Required action:
Your answer should consist of the lines below that hold the word "concerts".

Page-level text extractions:
▶

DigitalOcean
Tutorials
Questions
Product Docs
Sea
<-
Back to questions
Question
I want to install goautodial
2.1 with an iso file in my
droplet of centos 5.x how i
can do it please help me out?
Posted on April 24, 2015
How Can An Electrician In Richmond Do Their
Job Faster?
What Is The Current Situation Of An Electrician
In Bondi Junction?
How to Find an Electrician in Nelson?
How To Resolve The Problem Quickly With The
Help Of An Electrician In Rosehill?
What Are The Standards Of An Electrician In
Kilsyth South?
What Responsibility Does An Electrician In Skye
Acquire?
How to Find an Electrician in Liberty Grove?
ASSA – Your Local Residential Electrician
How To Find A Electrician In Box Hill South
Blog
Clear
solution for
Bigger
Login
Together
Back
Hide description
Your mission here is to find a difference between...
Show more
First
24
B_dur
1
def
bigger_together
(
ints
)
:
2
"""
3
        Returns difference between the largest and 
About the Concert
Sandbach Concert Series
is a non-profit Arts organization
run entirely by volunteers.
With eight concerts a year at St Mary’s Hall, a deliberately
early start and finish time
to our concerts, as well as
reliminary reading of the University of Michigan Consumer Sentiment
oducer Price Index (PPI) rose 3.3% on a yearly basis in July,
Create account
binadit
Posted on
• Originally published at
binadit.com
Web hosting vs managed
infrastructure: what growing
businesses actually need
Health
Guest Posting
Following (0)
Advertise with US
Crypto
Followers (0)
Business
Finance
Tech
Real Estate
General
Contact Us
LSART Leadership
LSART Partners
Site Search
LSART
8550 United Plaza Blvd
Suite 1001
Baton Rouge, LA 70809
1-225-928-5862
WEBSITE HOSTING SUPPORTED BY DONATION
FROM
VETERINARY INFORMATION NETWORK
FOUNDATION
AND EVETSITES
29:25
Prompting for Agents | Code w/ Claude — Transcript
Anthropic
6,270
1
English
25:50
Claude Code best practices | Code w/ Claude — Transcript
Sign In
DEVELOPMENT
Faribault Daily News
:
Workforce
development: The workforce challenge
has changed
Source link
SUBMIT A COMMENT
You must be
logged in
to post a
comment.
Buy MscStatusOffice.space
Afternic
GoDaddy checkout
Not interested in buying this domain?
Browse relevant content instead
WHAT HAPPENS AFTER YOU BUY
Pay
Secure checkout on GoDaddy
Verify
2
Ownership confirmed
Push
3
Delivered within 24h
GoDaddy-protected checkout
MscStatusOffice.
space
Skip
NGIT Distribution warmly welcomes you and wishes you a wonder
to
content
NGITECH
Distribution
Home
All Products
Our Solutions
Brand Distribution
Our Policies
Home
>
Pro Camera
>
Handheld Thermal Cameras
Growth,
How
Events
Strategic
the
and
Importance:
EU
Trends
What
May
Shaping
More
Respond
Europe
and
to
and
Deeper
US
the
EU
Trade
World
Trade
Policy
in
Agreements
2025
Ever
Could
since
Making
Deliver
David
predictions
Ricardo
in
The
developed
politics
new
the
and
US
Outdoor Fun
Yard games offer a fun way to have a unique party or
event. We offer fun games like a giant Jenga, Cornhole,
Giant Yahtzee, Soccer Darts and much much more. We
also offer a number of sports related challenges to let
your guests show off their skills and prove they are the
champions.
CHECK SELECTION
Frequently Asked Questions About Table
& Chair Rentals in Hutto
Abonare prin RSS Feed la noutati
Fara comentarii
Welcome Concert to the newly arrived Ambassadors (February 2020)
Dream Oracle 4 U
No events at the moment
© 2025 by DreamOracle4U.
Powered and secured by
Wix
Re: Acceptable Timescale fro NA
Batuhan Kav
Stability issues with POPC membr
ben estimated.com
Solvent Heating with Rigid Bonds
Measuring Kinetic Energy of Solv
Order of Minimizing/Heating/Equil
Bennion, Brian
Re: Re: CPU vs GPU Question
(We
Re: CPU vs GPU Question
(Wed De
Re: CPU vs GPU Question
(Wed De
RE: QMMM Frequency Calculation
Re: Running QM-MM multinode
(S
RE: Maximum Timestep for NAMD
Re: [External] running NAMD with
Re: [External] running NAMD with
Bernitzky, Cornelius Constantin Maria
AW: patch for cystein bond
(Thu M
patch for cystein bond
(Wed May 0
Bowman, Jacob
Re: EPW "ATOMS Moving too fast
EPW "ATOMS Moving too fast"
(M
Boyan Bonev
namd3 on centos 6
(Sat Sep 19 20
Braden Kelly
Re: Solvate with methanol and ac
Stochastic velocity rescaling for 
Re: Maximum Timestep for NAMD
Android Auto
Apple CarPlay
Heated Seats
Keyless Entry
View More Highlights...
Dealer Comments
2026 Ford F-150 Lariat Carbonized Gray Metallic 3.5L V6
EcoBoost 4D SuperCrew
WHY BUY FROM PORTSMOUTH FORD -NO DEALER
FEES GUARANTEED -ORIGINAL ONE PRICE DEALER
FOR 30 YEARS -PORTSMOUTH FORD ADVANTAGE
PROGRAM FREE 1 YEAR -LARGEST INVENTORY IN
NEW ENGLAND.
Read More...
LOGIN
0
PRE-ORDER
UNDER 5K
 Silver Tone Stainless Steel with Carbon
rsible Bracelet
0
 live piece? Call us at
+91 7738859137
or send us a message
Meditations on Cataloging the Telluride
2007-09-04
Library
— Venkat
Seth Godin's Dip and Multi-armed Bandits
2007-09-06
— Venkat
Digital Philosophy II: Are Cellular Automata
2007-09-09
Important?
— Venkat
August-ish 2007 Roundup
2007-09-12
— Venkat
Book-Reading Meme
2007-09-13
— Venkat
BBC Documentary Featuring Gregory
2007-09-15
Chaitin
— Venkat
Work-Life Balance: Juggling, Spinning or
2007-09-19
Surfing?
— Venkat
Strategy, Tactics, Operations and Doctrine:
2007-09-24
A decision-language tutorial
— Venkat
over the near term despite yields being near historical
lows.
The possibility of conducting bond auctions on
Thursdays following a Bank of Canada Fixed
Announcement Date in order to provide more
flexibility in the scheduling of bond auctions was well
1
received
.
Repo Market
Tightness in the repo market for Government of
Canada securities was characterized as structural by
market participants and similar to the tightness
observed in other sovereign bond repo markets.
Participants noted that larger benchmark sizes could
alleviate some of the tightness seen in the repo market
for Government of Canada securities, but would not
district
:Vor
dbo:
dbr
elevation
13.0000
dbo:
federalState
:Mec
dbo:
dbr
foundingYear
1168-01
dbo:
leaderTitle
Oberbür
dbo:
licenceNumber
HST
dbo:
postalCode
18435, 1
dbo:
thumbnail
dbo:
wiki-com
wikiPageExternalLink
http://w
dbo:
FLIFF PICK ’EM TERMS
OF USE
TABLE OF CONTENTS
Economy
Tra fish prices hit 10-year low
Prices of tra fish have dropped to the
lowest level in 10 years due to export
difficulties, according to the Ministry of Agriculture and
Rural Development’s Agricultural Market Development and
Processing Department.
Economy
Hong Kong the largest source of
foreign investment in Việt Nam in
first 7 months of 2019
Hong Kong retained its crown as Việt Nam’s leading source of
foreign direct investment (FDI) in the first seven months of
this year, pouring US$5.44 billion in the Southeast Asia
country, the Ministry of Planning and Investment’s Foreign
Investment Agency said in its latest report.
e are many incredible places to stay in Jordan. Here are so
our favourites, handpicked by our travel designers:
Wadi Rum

◀

Your response:
With eight concerts a year at St Mary’s Hall, a deliberately
to our concerts, as well as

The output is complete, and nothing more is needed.